- Task to carry out:
Go through the entries and count the lines with the string "three" in them. Give only that number.

Dataset entries
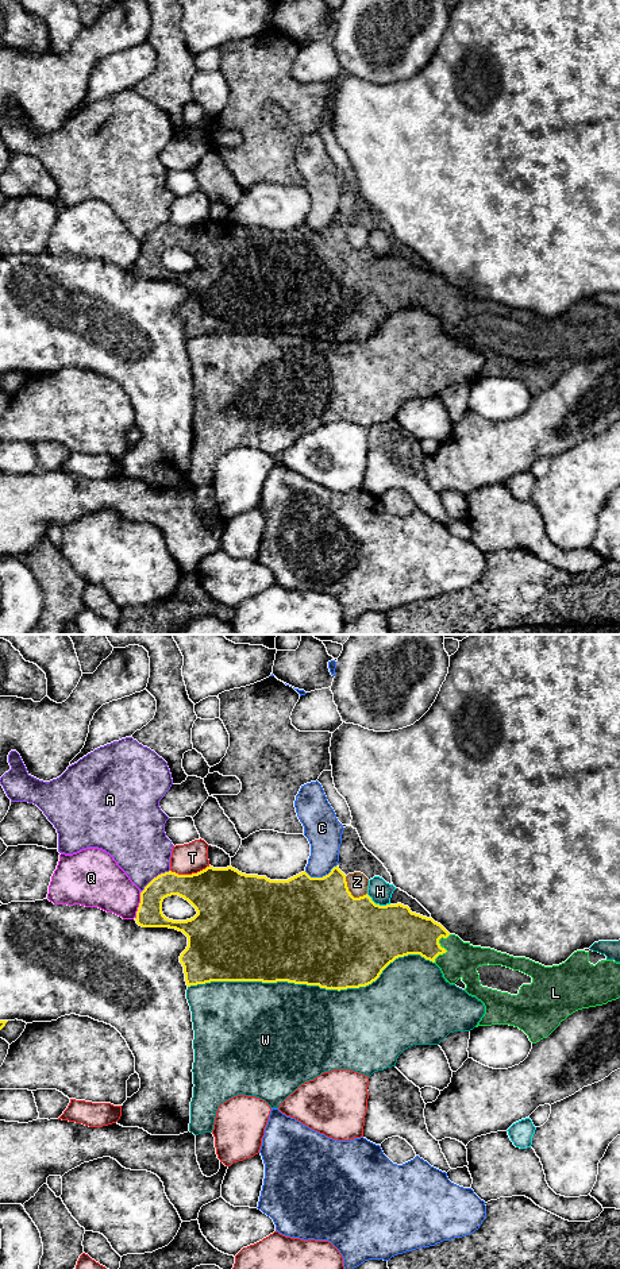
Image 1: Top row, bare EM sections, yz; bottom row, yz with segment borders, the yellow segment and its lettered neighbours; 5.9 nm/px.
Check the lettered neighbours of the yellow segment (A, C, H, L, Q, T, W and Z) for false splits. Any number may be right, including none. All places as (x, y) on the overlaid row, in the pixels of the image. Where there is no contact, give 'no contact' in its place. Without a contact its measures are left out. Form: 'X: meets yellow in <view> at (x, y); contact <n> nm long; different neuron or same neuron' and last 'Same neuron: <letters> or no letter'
A: meets yellow in yz at (154, 878); contact 220 nm long; different neuron
C: meets yellow in yz at (320, 878); contact 200 nm long; different neuron
H: meets yellow in yz at (378, 905); contact 160 nm long; different neuron
L: meets yellow in yz at (441, 947); contact 190 nm long; same neuron
Q: meets yellow in yz at (139, 906); contact 160 nm long; different neuron
T: meets yellow in yz at (189, 875); contact 240 nm long; different neuron
W: meets yellow in yz at (311, 984); contact 1450 nm long; different neuron
Z: meets yellow in yz at (350, 893); contact 170 nm long; different neuron
Same neuron: L

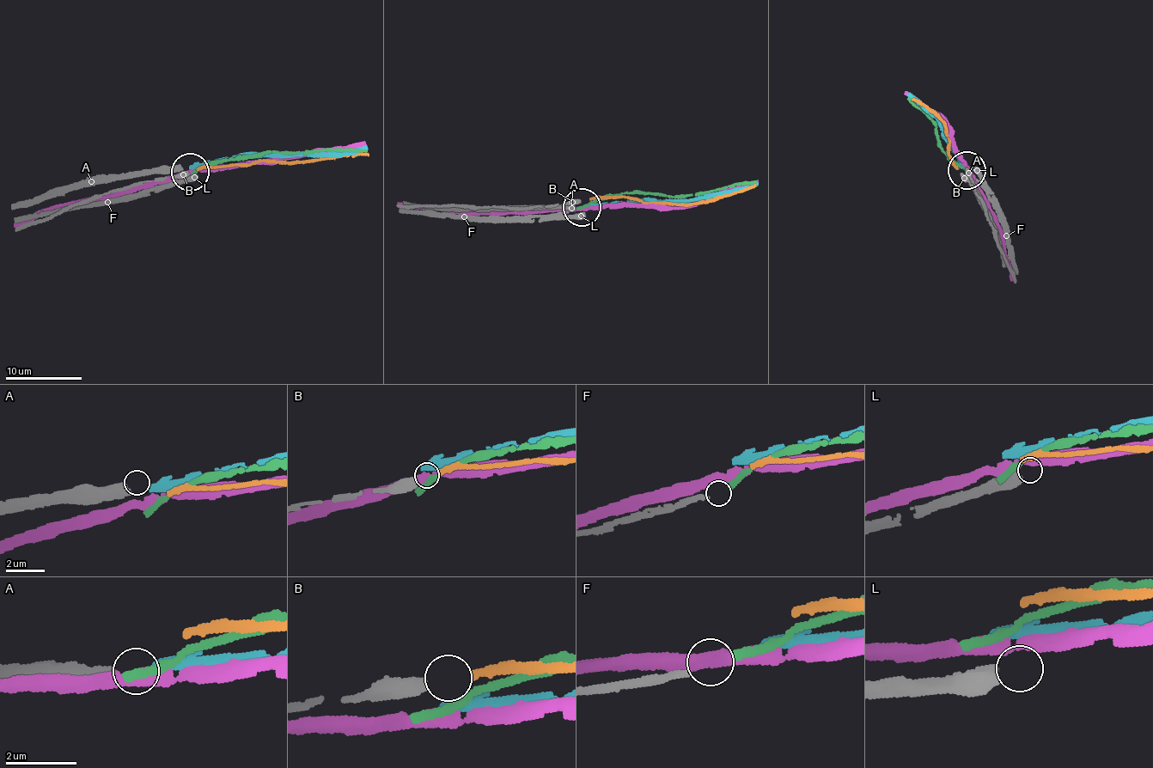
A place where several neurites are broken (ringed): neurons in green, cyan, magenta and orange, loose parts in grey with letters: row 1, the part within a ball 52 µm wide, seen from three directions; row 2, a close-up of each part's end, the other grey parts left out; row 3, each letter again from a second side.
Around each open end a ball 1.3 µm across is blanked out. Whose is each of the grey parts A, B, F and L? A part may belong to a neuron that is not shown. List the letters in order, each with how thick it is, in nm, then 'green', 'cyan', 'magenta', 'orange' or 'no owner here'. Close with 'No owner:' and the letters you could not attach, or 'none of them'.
A: calibre 480 nm; no owner here
B: calibre 480 nm; orange
F: calibre 220 nm; green
L: calibre 550 nm; no owner here
No owner: A, L

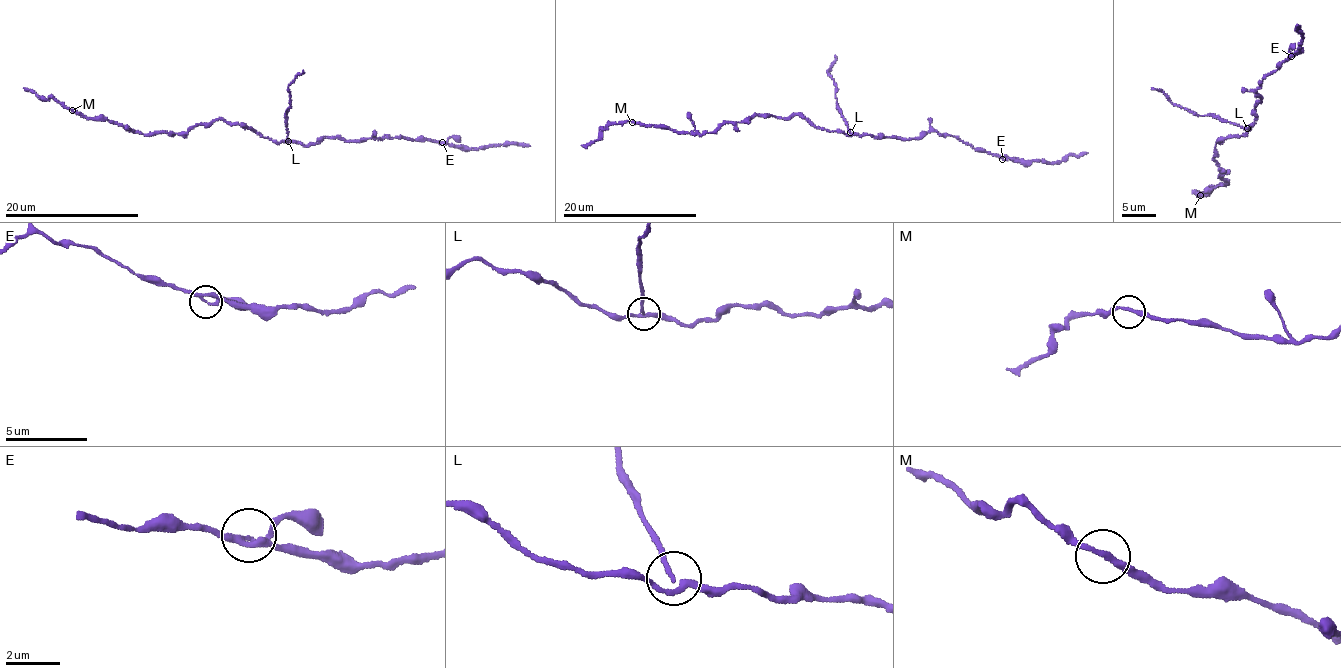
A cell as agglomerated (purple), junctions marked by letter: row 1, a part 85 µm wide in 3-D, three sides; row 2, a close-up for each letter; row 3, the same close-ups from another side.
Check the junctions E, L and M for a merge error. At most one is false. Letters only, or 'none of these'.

- Reply to the task:
2